▶ _Exercise prompt_: Only a number is wanted here: how many lines in the records below contain the string "объявление".

*** Data under study Section Begins ***

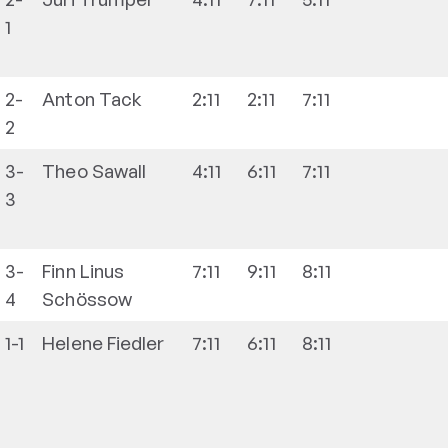
1
2-
Anton
Tack
2:11
2:11
7:11
2
3-
Theo
Sawall
4:11
6:11
7:11
3
3-
Finn Linus
7:11
9:11
8:11
4
Schössow
1-1
Helene
Fiedler
7:11
6:11
8:11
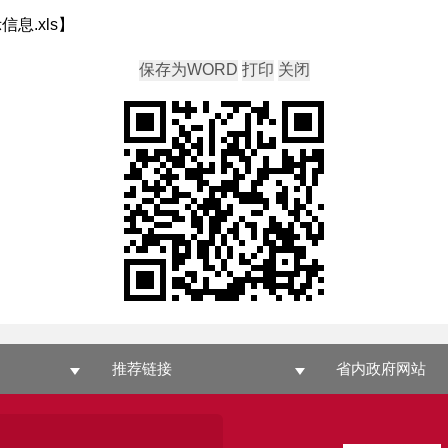
息.xls
】
推荐链接
省内政府网站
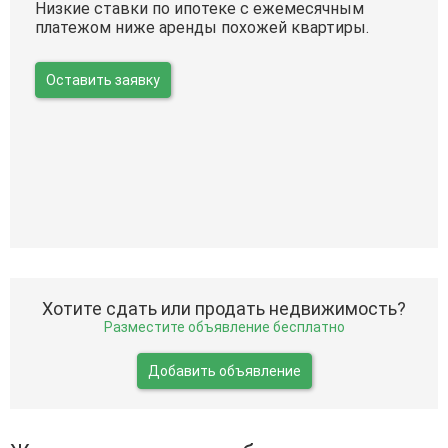
Низкие ставки по ипотеке с ежемесячным
платежом ниже аренды похожей квартиры.
Оставить заявку
Хотите сдать или продать недвижимость?
Разместите объявление бесплатно
Добавить объявление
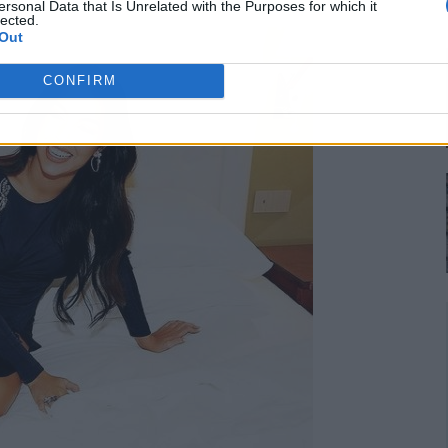
ersonal Data that Is Unrelated with the Purposes for which it
lected.
Out
CONFIRM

*** Data under study Section Ends ***

▶ _The answer_: 2